Alex Luce, who in 2015 earned a Ph.D. in materials science and engineering from UC Berkeley, volunteers his expertise on Berkeley’s Energy Commission. Since his days as doctoral student, Luce has been drawn to the sector’s interdisciplinary challenges and has parlayed his technical training into the business and policy of energy technology. Luce currently works as a venture capitalist in San Francisco and previously was a program manager on the California Clean Energy Fund.
CK: What’s the purpose of the Energy Commission and what has been your role?
Luce: I've been on the Berkeley Energy Commission for two years. The Commission is focused on helping the City of Berkeley achieve its climate and energy goals. The city has a climate action plan that we weigh in on, like a number of other organizations, and then we help keep Berkeley on track. We also respond to any questions that the city council might have about energy issues. We don't make policy decisions, but we can make policy recommendations.
CK: Tell us about a project you’ve worked on.
Luce: One of the things we looked at, and continue to look at, is the climate impact of ride-hailing services like Uber and Lyft. Recently people have been asking questions, our commission included, about the impact on carbon emissions when people choose certain modes of transportation. On one hand, you could hear an argument that maybe it takes cars off the road or you might spend less time driving in your car. On the other hand, there's the argument that a car is still being driven and then fewer people end up taking lower carbon transportation options like public transit, or just walking or biking.
That was one of the questions we wanted to explore.

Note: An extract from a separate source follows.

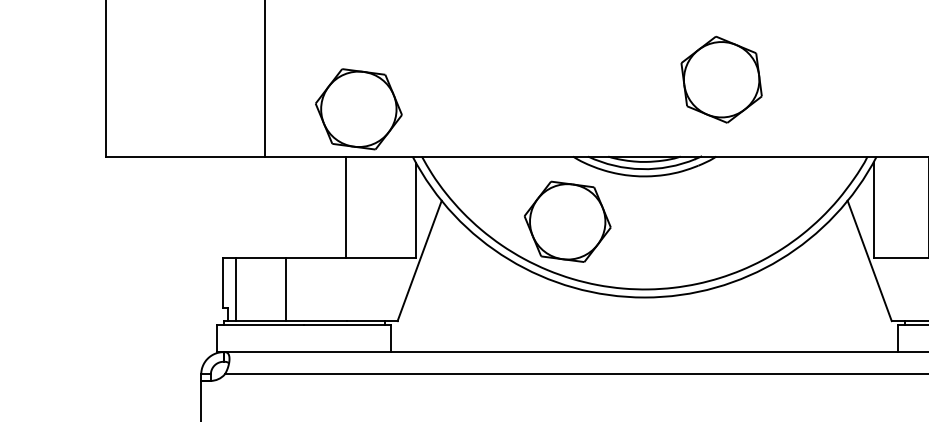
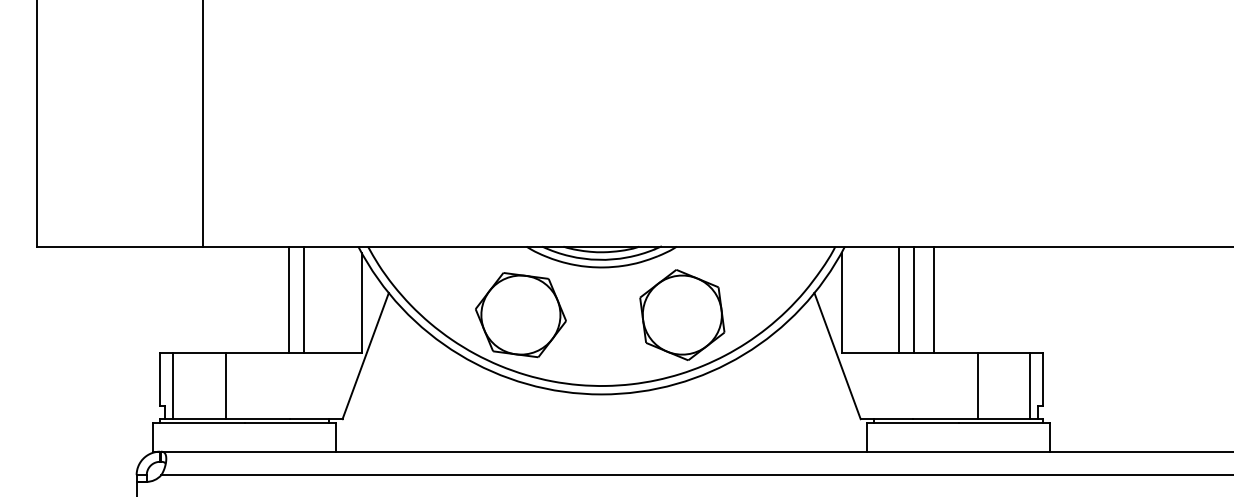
part: (721, 79) -> (682, 314), moved
part: (358, 109) -> (301, 197), removed
line: (360, 206) -> (303, 299), added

It turns out a lot of really relevant and useful primary research had been done by folks at UC Davis and UC Berkeley. When cities have more and more people taking ride hailing services, the net carbon emissions actually increase on the order of six or seven percent. It ends up being really significant. We are wondering if anything should be done from a policy perspective to mitigate those emissions. It’s an open question right now.
CK: What has been the biggest challenge associated with this work?
Luce: Renewable energy is not a controversial topic in Berkeley, you know? I think one of the challenges is turning all the exuberance and excitement about the topic towards practical strategies and recommendations. It's difficult to make energy transitions, and sometimes there is confusion about the real-world aspects of implementation. For example, if you wanted to introduce a measure to get 100 percent of the energy to be generated by solar power, that would be practically impossible to do. The storage would need to be really incredible.
CK: How did you deal with that exuberance?
Luce: I take a very measured approach with data. It’s part of why the Energy Commission exists. Everyone on the Commission has a different background. There are some people with Ph.D.s, but there are also people in other really relevant fields like architecture or computer engineering. It's really a multitude of backgrounds, which is great to have on the commission because energy is such an interdisciplinary topic. For instance, if you're thinking about measures that might affect the deployment of solar power, it turns out there's an important architectural angle.
CK: What have you learned from being on the Commission?
Luce: Up until this role, I had very little direct experience with city or local government. Now I have a much better overall understanding about how it works. People on the outside might think, “oh, that's a really slow process,” or “things take a really long time.” But it turns out there are a lot of reasons for that. It's designed in such a way that broadly make sense under the constraints that it has.
CK: What advice do you have for those getting started in this area?
Luce: I highly recommend getting engaged with a commission. People with science backgrounds can, in particular, add a lot of value to them. There are so many different topics that you can find something that you're interested in or interested in learning more about. There is a lot of natural turnover when new city councilors get elected as they often bring in entirely new commission appointees. So I’d recommend that you get to know who your city counselor is, get to know what commissions are out there, and then go to a meeting or two. See if it’s interesting and then build a relationship if it’s something you want to try doing.